The real issue is really to have a fin that the flex/bend/twist character designed into the fin is matching the load the fin is being used under.
Of course, in the matrix of fin options, many things "work", so it comes down to summarising trends -or massive detail on individual fin / rider weight / technique / sailing mode / board / conditions level.
A few years ago, when FW first started out, there was very much a trend to stiffer light wind and softer hi wind fins, for maybe obvious reasons.. But as fin and foil development went further ahead, it was better to restrict (stiffer) the deflection under higher loads to try and keep the foil working more efficiently (and so better control, less spin out etc)- whilst in lighter conditions, too stiff a fin was found to not be responsive enough (under lighter loads) to reach or maintain best efficiency.
Today, the trend is towards less deflection in higher wind fins, and some medium controlled deflection in light to mid wind fins. So it's the opposite of what could have been said a few years back..

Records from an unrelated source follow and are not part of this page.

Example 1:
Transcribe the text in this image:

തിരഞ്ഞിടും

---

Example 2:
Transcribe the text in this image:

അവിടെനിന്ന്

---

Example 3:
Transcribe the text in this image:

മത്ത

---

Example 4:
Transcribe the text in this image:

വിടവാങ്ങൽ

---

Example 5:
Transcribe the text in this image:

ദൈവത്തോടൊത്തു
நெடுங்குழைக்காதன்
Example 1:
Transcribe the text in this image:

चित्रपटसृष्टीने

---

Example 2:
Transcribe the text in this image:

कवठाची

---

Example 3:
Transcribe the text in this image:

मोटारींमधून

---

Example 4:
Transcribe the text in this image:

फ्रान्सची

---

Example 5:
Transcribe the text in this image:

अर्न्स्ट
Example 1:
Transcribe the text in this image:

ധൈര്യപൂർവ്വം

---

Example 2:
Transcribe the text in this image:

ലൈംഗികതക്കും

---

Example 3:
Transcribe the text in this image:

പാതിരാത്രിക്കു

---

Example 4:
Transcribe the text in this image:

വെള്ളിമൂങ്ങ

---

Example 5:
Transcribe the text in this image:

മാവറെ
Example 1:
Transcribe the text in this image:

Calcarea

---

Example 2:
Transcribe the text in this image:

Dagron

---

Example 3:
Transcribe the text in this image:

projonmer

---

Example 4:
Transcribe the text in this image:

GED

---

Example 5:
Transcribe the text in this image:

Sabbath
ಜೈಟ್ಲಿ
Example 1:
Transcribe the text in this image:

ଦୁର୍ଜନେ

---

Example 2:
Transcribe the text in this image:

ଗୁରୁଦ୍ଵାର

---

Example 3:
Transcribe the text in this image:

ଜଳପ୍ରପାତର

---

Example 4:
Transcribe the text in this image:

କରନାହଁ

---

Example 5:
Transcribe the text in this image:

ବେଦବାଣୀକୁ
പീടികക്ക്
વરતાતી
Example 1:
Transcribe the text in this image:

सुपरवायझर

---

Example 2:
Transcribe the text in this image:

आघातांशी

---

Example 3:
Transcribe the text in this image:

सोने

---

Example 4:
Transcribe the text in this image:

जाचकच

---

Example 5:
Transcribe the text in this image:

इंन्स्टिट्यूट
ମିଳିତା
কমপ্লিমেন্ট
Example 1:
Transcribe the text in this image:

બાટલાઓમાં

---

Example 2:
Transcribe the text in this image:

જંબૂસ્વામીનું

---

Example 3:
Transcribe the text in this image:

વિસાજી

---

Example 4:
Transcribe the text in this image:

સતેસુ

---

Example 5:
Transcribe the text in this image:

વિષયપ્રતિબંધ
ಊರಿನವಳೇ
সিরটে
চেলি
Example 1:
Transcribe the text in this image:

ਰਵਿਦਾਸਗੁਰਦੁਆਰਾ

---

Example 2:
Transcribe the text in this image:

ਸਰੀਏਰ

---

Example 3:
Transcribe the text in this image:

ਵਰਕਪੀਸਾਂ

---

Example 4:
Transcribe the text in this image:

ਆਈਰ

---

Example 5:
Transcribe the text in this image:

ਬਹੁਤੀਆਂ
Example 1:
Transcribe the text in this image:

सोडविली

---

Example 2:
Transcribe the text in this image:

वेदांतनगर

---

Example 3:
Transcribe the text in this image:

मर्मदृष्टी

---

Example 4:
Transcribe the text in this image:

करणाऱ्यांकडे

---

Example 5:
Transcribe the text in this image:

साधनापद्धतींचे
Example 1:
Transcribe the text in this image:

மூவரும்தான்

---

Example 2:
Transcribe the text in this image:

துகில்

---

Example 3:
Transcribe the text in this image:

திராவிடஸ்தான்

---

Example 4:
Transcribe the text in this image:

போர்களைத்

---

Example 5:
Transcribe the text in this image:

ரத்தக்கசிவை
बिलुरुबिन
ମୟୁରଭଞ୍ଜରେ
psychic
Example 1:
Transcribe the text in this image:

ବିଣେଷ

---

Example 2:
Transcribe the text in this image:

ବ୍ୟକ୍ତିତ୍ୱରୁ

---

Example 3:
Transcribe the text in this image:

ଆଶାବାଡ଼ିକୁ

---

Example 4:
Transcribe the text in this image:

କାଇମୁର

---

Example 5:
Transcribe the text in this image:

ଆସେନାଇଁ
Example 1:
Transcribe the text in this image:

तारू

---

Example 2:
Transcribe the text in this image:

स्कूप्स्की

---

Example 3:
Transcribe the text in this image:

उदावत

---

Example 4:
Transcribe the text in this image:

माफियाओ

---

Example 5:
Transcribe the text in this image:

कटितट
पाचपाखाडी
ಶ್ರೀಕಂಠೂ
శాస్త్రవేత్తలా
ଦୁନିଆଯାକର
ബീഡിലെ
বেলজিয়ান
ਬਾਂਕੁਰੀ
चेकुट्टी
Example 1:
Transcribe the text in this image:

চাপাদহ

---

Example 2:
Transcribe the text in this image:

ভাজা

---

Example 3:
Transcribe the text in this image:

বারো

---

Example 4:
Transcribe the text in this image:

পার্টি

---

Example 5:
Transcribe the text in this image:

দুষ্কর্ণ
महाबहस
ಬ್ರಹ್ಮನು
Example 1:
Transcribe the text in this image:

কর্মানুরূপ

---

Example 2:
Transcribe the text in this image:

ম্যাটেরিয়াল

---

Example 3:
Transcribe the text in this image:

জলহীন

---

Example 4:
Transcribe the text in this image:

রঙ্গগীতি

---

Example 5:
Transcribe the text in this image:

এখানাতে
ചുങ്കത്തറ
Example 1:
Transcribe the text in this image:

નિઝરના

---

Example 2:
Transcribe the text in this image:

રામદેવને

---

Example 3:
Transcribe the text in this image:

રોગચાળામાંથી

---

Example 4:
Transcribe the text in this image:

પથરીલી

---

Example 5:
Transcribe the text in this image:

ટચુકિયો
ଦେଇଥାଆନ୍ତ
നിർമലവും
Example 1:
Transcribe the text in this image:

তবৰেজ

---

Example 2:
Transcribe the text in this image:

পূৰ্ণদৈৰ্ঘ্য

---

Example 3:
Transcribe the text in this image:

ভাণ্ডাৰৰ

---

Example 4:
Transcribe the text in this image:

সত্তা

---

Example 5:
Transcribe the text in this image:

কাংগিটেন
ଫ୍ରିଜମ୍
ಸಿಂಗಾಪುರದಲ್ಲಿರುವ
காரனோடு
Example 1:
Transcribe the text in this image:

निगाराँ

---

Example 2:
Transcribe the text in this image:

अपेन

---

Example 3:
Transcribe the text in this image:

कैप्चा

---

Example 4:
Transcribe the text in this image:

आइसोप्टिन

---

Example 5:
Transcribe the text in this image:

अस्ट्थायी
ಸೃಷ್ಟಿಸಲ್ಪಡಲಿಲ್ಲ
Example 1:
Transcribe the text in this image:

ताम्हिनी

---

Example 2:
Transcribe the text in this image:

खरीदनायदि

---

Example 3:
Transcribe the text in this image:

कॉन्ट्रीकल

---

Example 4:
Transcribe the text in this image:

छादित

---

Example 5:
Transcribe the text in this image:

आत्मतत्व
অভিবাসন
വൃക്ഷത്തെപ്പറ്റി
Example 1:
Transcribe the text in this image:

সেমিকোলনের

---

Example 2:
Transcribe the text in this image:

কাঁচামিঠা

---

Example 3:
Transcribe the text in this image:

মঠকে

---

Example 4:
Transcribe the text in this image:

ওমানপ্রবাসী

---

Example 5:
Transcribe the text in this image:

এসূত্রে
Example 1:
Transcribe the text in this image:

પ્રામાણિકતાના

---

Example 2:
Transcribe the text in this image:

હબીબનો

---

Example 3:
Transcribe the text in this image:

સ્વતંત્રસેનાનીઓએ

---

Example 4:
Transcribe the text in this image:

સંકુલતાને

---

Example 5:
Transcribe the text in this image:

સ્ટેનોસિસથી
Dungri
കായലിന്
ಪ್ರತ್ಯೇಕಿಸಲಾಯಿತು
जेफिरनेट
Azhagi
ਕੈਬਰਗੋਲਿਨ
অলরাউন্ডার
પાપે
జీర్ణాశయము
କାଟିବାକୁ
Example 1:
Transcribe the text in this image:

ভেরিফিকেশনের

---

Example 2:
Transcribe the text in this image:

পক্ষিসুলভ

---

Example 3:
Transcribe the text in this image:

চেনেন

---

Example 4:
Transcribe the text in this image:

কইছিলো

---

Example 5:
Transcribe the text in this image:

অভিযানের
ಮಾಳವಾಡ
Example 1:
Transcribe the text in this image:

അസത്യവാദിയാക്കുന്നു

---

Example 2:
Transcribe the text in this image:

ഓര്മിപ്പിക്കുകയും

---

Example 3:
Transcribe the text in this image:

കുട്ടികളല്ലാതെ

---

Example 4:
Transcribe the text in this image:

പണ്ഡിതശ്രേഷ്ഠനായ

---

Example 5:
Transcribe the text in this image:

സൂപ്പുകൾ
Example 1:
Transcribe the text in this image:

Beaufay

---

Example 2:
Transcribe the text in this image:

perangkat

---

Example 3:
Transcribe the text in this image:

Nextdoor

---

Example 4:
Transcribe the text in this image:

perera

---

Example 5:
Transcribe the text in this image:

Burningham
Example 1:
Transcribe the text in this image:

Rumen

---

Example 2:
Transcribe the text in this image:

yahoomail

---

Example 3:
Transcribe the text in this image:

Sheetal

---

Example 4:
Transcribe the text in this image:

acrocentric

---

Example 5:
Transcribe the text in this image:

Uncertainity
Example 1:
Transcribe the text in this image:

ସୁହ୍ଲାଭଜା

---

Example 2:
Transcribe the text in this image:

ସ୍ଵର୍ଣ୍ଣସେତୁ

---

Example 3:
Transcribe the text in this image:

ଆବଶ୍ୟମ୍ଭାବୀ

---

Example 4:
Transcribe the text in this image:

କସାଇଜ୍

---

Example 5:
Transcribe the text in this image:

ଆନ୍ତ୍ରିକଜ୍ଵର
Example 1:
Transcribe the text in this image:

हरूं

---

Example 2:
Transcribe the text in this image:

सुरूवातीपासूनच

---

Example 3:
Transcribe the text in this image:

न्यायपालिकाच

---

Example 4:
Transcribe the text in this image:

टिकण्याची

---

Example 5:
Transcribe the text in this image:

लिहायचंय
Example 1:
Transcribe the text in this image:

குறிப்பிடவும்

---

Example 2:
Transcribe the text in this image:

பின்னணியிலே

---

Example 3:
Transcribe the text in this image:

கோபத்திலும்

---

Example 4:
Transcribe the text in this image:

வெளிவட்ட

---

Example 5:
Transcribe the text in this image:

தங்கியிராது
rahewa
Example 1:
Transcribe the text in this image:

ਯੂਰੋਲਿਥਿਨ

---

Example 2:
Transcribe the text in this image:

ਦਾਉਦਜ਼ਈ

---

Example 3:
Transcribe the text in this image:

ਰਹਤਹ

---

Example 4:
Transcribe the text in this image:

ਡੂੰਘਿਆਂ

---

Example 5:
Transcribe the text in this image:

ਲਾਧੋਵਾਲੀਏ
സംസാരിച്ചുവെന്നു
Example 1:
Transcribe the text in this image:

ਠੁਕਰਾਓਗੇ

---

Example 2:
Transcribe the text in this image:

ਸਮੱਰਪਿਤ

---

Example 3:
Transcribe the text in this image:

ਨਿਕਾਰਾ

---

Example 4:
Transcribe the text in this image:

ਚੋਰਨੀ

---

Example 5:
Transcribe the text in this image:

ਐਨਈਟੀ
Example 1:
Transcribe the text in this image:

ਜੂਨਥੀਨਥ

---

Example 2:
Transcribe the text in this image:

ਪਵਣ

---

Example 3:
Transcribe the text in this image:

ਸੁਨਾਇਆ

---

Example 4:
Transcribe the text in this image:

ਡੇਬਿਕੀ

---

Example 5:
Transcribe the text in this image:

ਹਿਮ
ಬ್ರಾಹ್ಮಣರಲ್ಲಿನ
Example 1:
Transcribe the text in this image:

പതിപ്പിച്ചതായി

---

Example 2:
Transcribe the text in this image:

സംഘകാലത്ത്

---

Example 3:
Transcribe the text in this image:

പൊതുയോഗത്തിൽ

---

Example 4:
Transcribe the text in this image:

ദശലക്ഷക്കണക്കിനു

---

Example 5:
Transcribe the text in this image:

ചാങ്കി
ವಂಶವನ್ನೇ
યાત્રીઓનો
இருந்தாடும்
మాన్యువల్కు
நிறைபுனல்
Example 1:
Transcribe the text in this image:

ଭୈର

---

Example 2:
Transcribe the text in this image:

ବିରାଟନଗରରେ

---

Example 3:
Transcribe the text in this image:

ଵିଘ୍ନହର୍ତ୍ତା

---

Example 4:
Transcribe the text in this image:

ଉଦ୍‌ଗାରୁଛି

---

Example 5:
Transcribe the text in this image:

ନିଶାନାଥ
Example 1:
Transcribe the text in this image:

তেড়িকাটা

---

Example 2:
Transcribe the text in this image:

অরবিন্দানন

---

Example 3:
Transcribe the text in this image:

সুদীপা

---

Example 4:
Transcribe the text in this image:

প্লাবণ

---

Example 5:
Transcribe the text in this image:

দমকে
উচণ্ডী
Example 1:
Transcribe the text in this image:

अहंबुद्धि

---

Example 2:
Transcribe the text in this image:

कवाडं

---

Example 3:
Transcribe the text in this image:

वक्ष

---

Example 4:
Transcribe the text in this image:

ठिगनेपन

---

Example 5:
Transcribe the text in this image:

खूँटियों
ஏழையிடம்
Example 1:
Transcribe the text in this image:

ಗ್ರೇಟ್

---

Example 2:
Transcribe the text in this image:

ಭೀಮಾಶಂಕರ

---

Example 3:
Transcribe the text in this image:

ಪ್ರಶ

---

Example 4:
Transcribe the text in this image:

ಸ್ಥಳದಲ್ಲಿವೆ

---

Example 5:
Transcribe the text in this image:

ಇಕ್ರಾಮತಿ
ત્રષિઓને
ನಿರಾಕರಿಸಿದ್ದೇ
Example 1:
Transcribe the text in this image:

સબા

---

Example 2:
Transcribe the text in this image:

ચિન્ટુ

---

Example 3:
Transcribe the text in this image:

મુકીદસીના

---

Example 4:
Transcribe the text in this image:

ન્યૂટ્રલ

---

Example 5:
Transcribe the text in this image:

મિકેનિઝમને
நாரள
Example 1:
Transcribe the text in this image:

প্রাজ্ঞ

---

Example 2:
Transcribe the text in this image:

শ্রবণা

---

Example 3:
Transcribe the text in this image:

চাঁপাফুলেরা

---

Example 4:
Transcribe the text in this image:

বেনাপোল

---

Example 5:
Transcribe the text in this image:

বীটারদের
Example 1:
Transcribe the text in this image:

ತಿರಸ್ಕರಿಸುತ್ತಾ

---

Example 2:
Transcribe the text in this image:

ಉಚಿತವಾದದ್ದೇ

Of course, the real key is to have a fin that that is designed to allow for the right deflection at that given load point, deflects just right for the relevant load being applied, allowing the fin to be at it's best under the expected (tuned) working load. So the finer points again come back to finding the perfect combo, which in turn is why the whole "ideal" fin selection thing remains a bit of a personal (style/weight/technique) and conditions relative equation. Some would say black art, with simple answers for generalisations, but very difficult ones for specifics.
A great way to gain some more experience is to borrow some (suitable size) fins from fellow surfers at your location, take a few combos for spin and see if you can determine a better performance (or not).
Pretty quickly you should start to get the feel, and from there you begin the life long quest for that holy windsurfing grail - the "perfect fin".